» **ACTIVITY**
Since the pictures are not wanted, retype the listing below exactly and without them.
*****
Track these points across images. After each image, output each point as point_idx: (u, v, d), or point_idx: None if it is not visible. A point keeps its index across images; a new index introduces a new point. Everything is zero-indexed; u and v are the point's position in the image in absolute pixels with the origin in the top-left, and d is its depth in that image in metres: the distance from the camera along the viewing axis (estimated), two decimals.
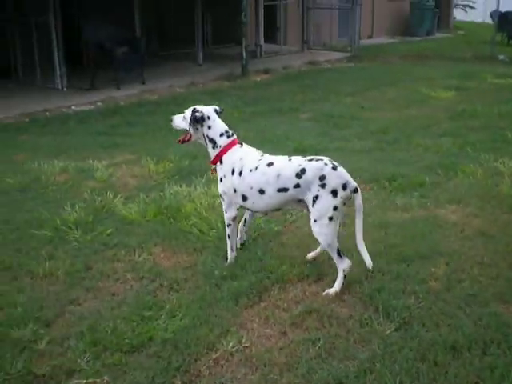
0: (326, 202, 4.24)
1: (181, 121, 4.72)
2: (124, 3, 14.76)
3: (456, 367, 3.52)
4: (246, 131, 8.59)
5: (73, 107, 11.43)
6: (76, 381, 3.52)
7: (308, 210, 4.38)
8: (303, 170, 4.30)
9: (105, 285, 4.60)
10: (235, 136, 4.71)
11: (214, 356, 3.70)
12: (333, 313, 4.10)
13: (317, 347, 3.73)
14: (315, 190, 4.25)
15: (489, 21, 27.82)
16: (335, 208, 4.24)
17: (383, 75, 14.13)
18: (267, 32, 17.78)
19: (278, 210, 4.78)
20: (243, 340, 3.83)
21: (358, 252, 4.40)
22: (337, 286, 4.36)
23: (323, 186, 4.23)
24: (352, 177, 6.52)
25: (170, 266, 4.84)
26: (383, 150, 7.97)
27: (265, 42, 17.64)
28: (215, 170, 4.69)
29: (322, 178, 4.24)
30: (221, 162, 4.61)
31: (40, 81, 13.56)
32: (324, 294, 4.33)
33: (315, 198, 4.26)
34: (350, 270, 4.39)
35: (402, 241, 5.12)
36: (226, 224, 4.76)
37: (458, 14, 27.46)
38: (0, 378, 3.54)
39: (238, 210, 4.70)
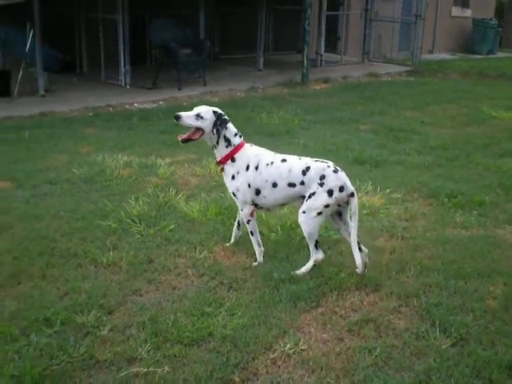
0: (320, 199, 4.51)
1: (193, 119, 4.72)
2: (190, 6, 15.01)
3: None
4: (306, 139, 8.69)
5: (135, 104, 11.63)
6: (137, 369, 3.62)
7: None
8: (308, 168, 4.59)
9: (166, 278, 4.71)
10: None
11: (271, 356, 3.76)
12: (390, 324, 4.13)
13: (373, 356, 3.76)
14: (314, 187, 4.52)
15: None
16: (327, 206, 4.52)
17: (444, 91, 13.97)
18: (328, 41, 17.81)
19: (282, 205, 4.99)
20: (300, 343, 3.89)
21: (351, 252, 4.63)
22: (304, 269, 4.70)
23: (321, 184, 4.51)
24: (411, 191, 6.65)
25: (230, 265, 4.93)
26: (443, 166, 7.91)
27: (325, 51, 17.67)
28: (223, 169, 4.84)
29: (322, 177, 4.52)
30: (232, 160, 4.77)
31: (104, 77, 13.89)
32: (292, 273, 4.62)
33: (312, 194, 4.52)
34: (320, 262, 4.72)
35: (460, 258, 5.10)
36: (246, 221, 4.91)
37: None
38: (63, 361, 3.66)
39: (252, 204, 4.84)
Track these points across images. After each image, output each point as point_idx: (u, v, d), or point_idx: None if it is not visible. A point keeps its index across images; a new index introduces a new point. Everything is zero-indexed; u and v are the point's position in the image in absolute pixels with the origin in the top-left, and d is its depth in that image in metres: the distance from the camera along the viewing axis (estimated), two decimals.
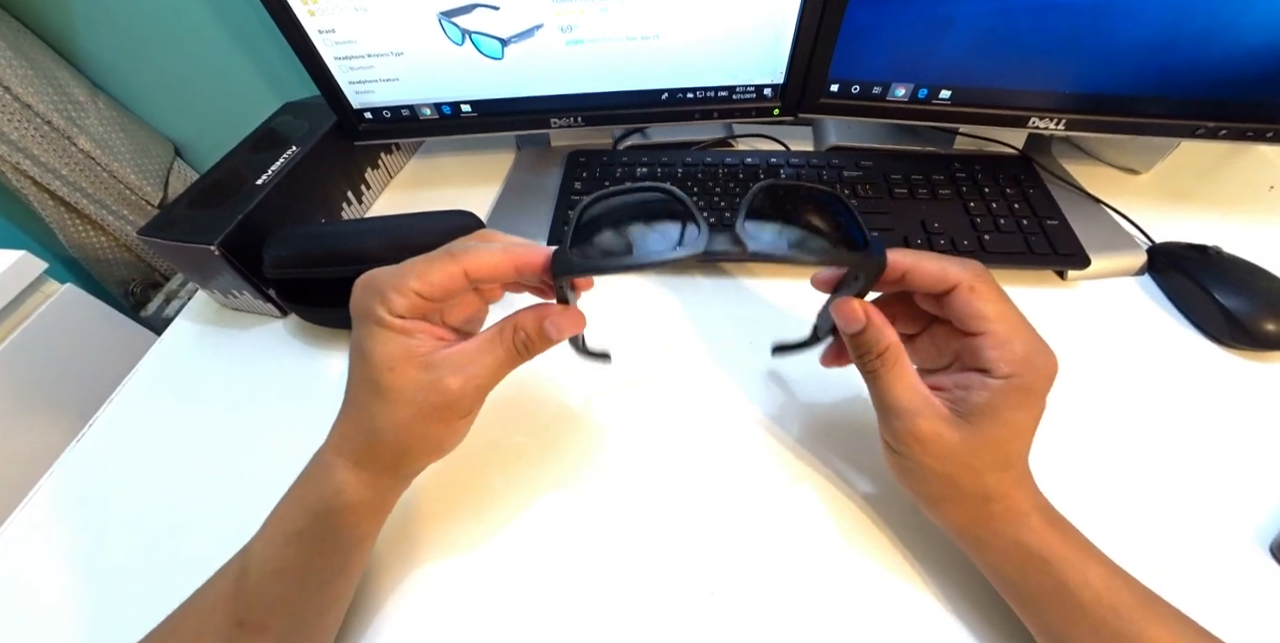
*****
» **WORKED SOLUTION**
Track these points across images. After each image, output each point as point_idx: (u, v, d), or point_idx: None if it is not visible. A point keeps its index across images; a new index introduces a new point. Everything is zero-indexed; u and v are the point's position in the image in absolute pixels with the origin in the top-left, and d is its depth in that image in metres: the distance from the camera along the viewing axis (estimated), two decimals.
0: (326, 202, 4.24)
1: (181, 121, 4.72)
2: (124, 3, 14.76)
3: (456, 367, 3.52)
4: (246, 131, 8.59)
5: (73, 107, 11.43)
6: (76, 381, 3.52)
7: (308, 210, 4.38)
8: (303, 170, 4.30)
9: (105, 285, 4.60)
10: (235, 136, 4.71)
11: (214, 356, 3.70)
12: (333, 313, 4.10)
13: (317, 347, 3.73)
14: (315, 190, 4.25)
15: (489, 21, 27.82)
16: (335, 208, 4.24)
17: (383, 75, 14.13)
18: (267, 32, 17.78)
19: (278, 210, 4.78)
20: (243, 340, 3.83)
21: (358, 252, 4.40)
22: (337, 286, 4.36)
23: (323, 186, 4.23)
24: (352, 177, 6.52)
25: (170, 266, 4.84)
26: (383, 150, 7.97)
27: (265, 42, 17.64)
28: (215, 170, 4.69)
29: (322, 178, 4.24)
30: (221, 162, 4.61)
31: (40, 81, 13.56)
32: (324, 294, 4.33)
33: (315, 198, 4.26)
34: (350, 270, 4.39)
35: (402, 241, 5.12)
36: (226, 224, 4.76)
37: (458, 14, 27.46)
38: (0, 378, 3.54)
39: (238, 210, 4.70)
0: (320, 199, 4.51)
1: (193, 119, 4.72)
2: (190, 6, 15.01)
3: None
4: (306, 139, 8.69)
5: (135, 104, 11.63)
6: (137, 369, 3.62)
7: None
8: (308, 168, 4.59)
9: (166, 278, 4.71)
10: None
11: (271, 356, 3.76)
12: (390, 324, 4.13)
13: (373, 356, 3.76)
14: (314, 187, 4.52)
15: None
16: (327, 206, 4.52)
17: (444, 91, 13.97)
18: (328, 41, 17.81)
19: (282, 205, 4.99)
20: (300, 343, 3.89)
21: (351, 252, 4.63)
22: (304, 269, 4.70)
23: (321, 184, 4.51)
24: (411, 191, 6.65)
25: (230, 265, 4.93)
26: (443, 166, 7.91)
27: (325, 51, 17.67)
28: (223, 169, 4.84)
29: (322, 177, 4.52)
30: (232, 160, 4.77)
31: (104, 77, 13.89)
32: (292, 273, 4.62)
33: (312, 194, 4.52)
34: (320, 262, 4.72)
35: (460, 258, 5.10)
36: (246, 221, 4.91)
37: None
38: (63, 361, 3.66)
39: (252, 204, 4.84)
Track these points across images. After each image, output each point as point_idx: (u, v, d), or point_idx: None if it is not visible. A point keeps its index across images; a new index introduces a new point. Everything is zero-indexed; u and v are the point's position in the image in absolute pixels with the origin in the top-left, and d is its depth in that image in metres: the distance from the camera along the viewing axis (estimated), two decimals.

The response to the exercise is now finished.